Что должен чувствовать невинный, претерпевая муку, если он – виновный, - Гестас, - ощущает странное облегчение?
- Мужайся Дитя! – вспомнил он обращенные к нему слова Иисуса.
 В них был ответ Бога на его недавние стенанья и вопросы. Он был в них в этой боли, в открывших ему глаза слезах стыда. В этой неправедной толпе.
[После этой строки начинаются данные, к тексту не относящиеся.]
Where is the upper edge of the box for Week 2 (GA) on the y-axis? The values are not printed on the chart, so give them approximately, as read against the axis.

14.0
- Мужайся Дитя, Господь с тобою!
 Господь Сильных и Праведных и ныне был с ним. Он шел с ним на смерть.   
   Смерть не казалась теперь неведомой пропастью. Она была рядом обнимала его и дышала в лицо. Дыхание это не было ни сырым дыханьем земли, ни смрадным духом Шеола. Оно кружила голову, как разряженный горний воздух, вдыхаемый путником на невероятной высоте. Ещё секунда и Гестас мог бы смеяться над бессильным гневом толпы, невежеством Левитов, выкрикивавших проклятья. Все вокруг, - конвоиры, толпа и сама его жизнь сжалось до темной точки под этим всесильным темнеющим небом. Небом над Голгофой. 
Странно, но Гестас улыбнулся ударившему его, и снова опустил голову.
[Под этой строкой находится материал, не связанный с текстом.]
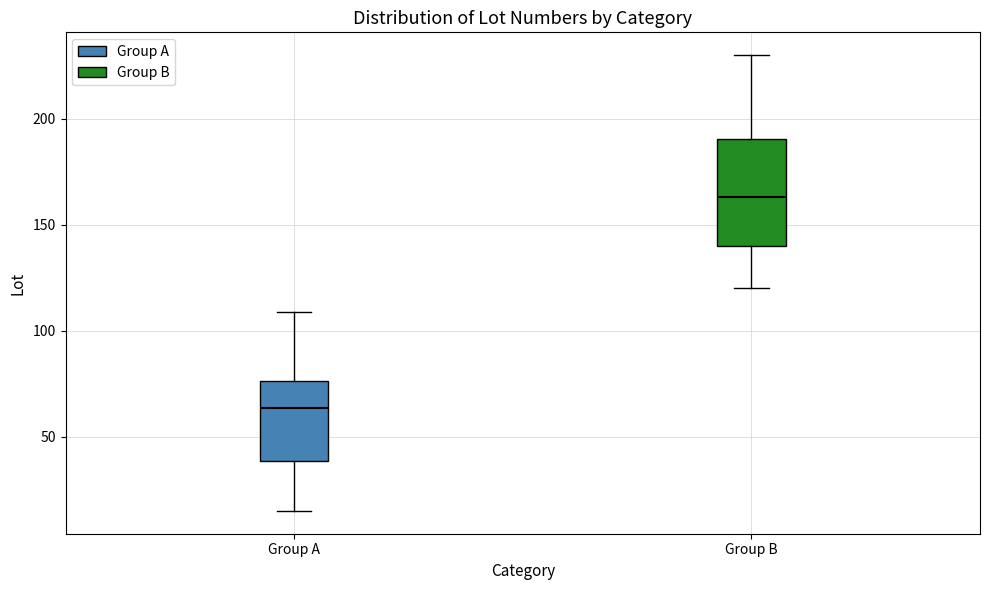

Comparing the boxes themselves (not the whiskers), which one is the tallest?

Group B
В этой улыбке нельзя было отыскать ни равнодушия, ни призрения. Хладнокровный убийца и разбойник улыбался сочувственно. Может и он обезумел как галилейский бродяга?
Поднялись к лобному месту, и, приставив лестницы к крестам, начали казнь. Гестаса распяли последним.
Гвозди жгли болью его ладони, мышцы горели. На грудь давила тяжкая тьма. Гестас задохнулся. Он видел в дымке распятых по обе стороны от себя. 
Один в агонии кричал бранные проклятья распятым, и самому Богу.
- Молчи. Поделом нам! Но за что страдает этот? – прохрипел ему Гестас. Он - убийца и разбойник вдруг понял, что больше не чувствует тела. Взор его стал ясен. Он видел ревущую толпу, рыдающую женщину и юношей, отворачивавших её от страшного зрелища. Юноши тоже рыдали. Гестас весь стал взором. Он впервые был жив! Не так, как тогда, когда радовался смерти римлян. Он был жив, как может быть жив человек,  проснувшийся на руках матери. Как человек, принимающий в зное первые глотки воды. Как человек, счастливый, счастливейший, открывшимся ему небом.
- Господи, помяни меня в царствии твоем! – закричал он. С этим криком душа оставила тело. Гестас погружался в бескрайний, живой трепещущий свет. Свет, не знающий ни тьмы, ни забытья.
- Ныне же будешь со мной в раю!- Услышал он. Сияющий, облеченный в этот свет галилеянин протянул ему руки.
Над голгофой рождающаяся гроза ткала свой сизый, иссиня-черный саван.